*** Exercise data ***

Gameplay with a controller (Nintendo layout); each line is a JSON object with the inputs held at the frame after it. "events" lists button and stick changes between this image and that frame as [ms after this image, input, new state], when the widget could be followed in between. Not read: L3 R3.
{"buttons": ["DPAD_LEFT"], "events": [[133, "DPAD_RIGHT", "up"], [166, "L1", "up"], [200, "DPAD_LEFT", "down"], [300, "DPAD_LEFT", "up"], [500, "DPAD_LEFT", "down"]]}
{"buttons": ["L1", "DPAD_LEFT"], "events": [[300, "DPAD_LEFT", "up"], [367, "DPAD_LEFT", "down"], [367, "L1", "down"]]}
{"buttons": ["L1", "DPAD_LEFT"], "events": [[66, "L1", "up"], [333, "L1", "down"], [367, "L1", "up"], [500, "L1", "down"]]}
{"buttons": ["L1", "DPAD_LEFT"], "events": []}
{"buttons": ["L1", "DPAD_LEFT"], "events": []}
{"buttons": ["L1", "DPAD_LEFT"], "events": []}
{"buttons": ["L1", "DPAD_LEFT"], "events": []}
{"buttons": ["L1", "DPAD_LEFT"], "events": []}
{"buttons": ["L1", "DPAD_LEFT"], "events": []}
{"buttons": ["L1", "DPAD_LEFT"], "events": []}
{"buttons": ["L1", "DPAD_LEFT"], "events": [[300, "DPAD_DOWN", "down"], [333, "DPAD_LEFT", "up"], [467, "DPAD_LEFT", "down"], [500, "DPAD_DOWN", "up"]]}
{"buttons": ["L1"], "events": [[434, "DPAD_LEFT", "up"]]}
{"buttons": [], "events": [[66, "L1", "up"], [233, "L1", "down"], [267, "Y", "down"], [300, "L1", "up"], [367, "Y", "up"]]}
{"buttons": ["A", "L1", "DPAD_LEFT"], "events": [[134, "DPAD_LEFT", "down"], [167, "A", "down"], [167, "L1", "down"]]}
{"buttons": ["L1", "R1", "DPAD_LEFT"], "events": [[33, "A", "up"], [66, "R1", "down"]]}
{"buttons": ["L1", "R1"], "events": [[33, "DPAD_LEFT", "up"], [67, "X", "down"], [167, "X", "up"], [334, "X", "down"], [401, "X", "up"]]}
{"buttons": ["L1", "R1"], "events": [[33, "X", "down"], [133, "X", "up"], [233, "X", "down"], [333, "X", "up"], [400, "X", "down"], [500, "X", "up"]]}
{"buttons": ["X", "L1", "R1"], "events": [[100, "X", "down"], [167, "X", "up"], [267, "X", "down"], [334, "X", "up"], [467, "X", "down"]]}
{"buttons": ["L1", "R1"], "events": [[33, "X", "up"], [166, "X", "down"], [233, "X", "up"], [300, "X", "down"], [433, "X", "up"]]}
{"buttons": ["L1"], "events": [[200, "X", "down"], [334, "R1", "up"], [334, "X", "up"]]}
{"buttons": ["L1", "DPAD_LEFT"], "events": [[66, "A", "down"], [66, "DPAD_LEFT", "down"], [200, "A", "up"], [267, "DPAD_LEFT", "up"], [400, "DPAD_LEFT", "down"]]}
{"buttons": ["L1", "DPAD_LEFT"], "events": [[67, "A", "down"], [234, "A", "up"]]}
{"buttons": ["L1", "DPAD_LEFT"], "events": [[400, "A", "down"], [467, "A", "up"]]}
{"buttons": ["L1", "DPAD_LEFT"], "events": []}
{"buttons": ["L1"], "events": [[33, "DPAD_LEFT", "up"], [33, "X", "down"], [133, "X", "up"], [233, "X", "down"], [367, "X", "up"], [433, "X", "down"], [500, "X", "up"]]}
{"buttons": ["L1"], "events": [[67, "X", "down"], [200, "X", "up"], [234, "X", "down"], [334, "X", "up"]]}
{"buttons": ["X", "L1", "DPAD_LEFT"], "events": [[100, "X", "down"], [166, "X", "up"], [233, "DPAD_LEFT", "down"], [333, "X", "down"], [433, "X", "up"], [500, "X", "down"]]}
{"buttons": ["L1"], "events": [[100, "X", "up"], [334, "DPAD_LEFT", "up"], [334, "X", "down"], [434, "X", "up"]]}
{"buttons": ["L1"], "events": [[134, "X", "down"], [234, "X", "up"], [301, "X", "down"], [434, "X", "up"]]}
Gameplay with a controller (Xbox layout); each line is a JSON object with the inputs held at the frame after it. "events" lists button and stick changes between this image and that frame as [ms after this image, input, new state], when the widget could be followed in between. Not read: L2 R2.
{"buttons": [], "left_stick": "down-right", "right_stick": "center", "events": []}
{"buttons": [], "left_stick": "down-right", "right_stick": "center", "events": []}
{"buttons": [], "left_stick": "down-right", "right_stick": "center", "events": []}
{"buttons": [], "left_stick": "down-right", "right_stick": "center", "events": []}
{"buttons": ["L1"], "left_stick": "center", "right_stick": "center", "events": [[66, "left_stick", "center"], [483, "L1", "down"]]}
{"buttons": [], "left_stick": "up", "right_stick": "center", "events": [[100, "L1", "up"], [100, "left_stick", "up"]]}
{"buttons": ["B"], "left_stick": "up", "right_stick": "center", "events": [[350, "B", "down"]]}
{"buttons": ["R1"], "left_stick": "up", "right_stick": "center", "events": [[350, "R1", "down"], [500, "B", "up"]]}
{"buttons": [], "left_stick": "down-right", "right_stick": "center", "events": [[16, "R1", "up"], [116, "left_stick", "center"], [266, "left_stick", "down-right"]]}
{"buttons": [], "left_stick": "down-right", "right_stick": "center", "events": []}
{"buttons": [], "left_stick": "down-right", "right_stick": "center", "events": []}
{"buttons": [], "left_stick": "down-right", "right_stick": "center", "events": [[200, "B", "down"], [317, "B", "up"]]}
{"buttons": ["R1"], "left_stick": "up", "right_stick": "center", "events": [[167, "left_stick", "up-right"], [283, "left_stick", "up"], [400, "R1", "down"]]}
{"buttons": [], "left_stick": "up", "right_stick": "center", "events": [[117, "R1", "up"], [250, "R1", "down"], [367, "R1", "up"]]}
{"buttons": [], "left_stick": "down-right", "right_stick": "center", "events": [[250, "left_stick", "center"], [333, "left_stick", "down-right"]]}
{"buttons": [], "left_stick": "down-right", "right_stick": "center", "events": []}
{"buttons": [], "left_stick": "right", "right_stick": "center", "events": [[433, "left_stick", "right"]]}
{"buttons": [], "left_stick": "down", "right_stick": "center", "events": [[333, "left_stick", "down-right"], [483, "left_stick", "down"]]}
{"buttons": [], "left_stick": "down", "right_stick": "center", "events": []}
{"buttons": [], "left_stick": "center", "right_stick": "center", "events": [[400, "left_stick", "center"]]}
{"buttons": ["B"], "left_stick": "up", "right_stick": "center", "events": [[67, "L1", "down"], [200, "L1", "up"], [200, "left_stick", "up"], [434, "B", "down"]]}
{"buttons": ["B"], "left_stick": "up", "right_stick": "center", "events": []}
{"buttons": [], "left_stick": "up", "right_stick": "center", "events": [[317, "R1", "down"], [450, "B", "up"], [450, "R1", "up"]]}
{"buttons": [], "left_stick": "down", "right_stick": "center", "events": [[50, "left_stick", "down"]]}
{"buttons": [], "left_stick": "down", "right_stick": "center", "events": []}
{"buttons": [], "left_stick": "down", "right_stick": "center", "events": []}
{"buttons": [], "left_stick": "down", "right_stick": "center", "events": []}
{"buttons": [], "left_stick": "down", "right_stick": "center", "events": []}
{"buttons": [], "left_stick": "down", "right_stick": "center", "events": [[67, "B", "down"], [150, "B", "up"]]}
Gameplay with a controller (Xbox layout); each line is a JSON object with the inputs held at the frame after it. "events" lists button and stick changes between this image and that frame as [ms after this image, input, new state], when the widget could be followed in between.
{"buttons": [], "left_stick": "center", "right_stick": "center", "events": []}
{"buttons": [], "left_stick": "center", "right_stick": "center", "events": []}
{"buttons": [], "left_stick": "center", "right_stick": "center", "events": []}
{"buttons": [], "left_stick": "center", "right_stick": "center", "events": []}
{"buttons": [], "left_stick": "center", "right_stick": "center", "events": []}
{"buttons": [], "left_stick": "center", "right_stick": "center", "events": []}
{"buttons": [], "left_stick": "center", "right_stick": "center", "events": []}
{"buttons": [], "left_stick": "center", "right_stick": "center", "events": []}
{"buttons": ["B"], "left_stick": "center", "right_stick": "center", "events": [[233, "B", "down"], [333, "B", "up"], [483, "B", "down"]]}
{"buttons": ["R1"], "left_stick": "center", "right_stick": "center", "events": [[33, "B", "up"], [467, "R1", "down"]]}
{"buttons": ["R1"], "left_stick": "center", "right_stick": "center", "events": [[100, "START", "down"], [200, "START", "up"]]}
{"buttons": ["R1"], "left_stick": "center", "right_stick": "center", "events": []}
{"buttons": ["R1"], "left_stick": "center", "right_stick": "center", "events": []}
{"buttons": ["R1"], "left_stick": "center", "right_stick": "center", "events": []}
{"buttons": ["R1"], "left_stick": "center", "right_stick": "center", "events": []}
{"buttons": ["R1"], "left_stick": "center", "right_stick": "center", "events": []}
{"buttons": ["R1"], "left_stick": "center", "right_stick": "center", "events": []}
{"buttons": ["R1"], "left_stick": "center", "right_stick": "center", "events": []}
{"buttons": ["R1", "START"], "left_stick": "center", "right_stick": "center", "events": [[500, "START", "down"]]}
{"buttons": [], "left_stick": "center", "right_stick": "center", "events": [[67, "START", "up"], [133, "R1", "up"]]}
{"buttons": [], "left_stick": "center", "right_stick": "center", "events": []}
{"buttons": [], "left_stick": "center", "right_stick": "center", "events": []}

*** End of Exercise data ***

> Task directions: The lines above that hold the word "START" should be found and copied out.

> Answer to this task:
{"buttons": ["R1"], "left_stick": "center", "right_stick": "center", "events": [[100, "START", "down"], [200, "START", "up"]]}
{"buttons": ["R1", "START"], "left_stick": "center", "right_stick": "center", "events": [[500, "START", "down"]]}
{"buttons": [], "left_stick": "center", "right_stick": "center", "events": [[67, "START", "up"], [133, "R1", "up"]]}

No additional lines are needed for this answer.